-------- Data supplied --------

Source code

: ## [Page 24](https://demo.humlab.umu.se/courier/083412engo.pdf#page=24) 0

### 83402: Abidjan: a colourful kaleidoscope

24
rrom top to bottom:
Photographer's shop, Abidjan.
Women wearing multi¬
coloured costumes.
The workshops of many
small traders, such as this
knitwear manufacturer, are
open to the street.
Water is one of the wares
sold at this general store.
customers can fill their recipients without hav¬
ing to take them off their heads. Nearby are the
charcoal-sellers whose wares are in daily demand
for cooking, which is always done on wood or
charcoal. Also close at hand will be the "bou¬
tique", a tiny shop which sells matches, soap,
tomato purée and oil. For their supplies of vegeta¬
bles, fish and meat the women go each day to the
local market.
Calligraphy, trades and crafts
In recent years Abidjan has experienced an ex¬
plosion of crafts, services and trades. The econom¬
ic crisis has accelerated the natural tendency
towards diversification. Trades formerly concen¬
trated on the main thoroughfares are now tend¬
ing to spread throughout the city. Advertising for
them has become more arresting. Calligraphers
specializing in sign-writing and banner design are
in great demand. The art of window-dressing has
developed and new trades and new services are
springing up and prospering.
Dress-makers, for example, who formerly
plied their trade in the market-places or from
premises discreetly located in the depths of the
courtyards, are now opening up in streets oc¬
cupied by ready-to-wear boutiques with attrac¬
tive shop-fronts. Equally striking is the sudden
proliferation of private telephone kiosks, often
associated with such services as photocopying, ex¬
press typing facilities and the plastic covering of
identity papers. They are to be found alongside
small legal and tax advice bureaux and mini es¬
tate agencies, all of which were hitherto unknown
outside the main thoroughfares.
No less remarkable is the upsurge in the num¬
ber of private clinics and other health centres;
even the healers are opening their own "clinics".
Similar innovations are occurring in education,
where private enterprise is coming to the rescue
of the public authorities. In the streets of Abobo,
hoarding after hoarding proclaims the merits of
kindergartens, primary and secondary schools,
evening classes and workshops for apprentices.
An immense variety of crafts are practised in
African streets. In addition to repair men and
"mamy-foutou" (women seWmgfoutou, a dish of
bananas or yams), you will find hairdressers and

--------
-------- Data supplied --------

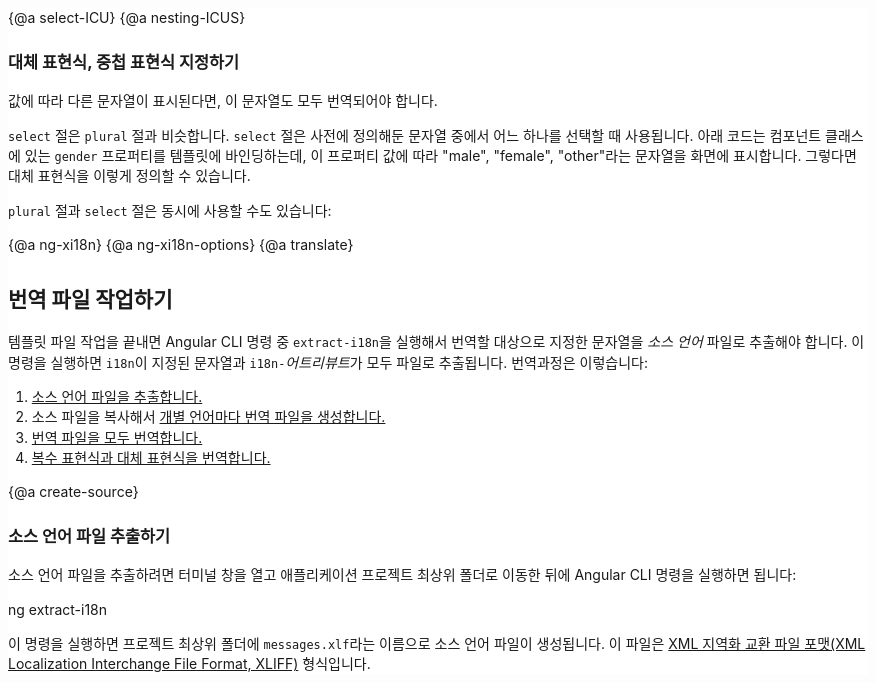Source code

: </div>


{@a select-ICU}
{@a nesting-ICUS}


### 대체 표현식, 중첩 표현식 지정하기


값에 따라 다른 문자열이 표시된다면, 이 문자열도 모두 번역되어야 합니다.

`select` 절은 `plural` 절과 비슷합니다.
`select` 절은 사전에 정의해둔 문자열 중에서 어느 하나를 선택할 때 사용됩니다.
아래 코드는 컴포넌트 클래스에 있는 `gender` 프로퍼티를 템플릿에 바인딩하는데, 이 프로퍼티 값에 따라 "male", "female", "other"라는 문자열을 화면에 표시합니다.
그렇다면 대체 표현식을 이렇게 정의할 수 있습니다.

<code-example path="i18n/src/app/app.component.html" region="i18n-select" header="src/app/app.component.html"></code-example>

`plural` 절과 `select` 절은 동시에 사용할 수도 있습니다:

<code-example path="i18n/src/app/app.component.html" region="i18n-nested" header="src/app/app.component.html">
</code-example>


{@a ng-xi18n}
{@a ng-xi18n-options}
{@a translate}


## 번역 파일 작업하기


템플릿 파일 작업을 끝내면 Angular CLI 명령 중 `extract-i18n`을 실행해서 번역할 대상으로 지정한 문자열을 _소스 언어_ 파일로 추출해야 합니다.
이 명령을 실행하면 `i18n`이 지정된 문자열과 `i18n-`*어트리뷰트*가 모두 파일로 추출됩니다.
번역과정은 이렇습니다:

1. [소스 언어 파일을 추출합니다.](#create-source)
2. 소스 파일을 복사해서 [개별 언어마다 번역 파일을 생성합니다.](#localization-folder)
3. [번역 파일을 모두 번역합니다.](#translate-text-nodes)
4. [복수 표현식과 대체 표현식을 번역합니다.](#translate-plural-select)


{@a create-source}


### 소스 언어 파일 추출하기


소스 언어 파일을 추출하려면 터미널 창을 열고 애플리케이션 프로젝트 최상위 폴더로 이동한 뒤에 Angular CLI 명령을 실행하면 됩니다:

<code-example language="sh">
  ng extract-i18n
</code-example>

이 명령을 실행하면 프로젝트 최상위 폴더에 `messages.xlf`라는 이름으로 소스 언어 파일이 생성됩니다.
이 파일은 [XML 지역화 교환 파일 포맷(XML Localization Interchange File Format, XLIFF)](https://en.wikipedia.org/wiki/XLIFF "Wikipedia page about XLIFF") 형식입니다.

--------

__What to produce__
Copy word for word the lines of the data that start at the line containing "소스 언어 파일을 추출하려면" and end at the line containing "이 파일은 [XML 지역화", including both of those lines and nothing else.

__Answer__
소스 언어 파일을 추출하려면 터미널 창을 열고 애플리케이션 프로젝트 최상위 폴더로 이동한 뒤에 Angular CLI 명령을 실행하면 됩니다:

<code-example language="sh">
  ng extract-i18n
</code-example>

이 명령을 실행하면 프로젝트 최상위 폴더에 `messages.xlf`라는 이름으로 소스 언어 파일이 생성됩니다.
이 파일은 [XML 지역화 교환 파일 포맷(XML Localization Interchange File Format, XLIFF)](https://en.wikipedia.org/wiki/XLIFF "Wikipedia page about XLIFF") 형식입니다.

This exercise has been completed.